El Camino, porque sí.


Cuando pones el primer pie en el estrado del Camino de Santiago, un hormigueo recorre tu cuerpo. Las sensaciones se multiplican cuando llevas recorridos los primeros metros, y se hacen inmensas e imposibles de controlar, si son ya kilómetros los que se cuentan tras nuestros pasos. Nunca quise responder a la típica pregunta: ¿por qué haces el Camino?. Ni aún habiéndolo finalizado. No se trata de responder a una cuestión de por si fácil, y al mismo tiempo compleja de analizar. Lo mejor es un porque sí. Y ya está. Que cada cual saque las conclusiones que desee. Si las tiene, y si no, pues que al menos para sus amigos cuente, con más o menos acierto, como le fue en esos muchos metros recorridos. A lo largo del Camino de Santiago encontré a gentes de todo tipo y condición. Diversidad de idiomas, de culturas, de costumbres, de educación, de edad, de condición física. Todos, al unísono caminábamos hacia Santiago. Juntos, pero no revueltos. Bueno, también revueltos. Que más daba. Cada jornada se convertía, sin solución de continuidad en un ir, que no venir de gentes. Hacia algún lado, eso era seguro. Y con algún sentido, eso también lo era.

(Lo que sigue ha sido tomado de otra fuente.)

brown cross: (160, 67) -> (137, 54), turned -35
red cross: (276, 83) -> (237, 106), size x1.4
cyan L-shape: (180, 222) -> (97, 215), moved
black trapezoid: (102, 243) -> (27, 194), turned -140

Los nombres se apiñan en la memoria, también en las agendas, repletas esta vez de nombres y de apellidos. Porque cada etapa suponía el conocimiento de otras personas. El descubrimiento de que otro ser, con el que te habías tropezado por casualidad, se cruzaba en tu camino. La certeza de que Antonio, Rosi, María del Carmen, Vanesa, Juana, Pepe, Vila, Jóse o Enrique, se encontraban en alguna parte. Nombres cargados de razones para continuar, repletos de vivencias y sinsabores. Motivados para continuar cada día, y para saludar y animar a quien correspondiese.